### Exercise prompt:
Below is a listing with pictures in it. Copy it exactly without them.
Records for this task: Begin
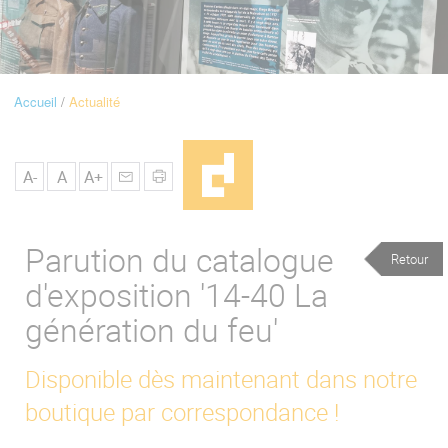
u
de
Navigation
Accueil
Actualité
Fil
d'Ariane
A-
A
A+
Parution du catalogue
Retour
d'exposition '14-40 La
génération du feu'
Disponible dès maintenant dans notre
boutique par correspondance !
Records for this task: End
### Solution for this exercise:
u
de
Navigation
Accueil
Actualité
Fil
d'Ariane
A-
A
A+
Parution du catalogue
Retour
d'exposition '14-40 La
génération du feu'
Disponible dès maintenant dans notre
boutique par correspondance !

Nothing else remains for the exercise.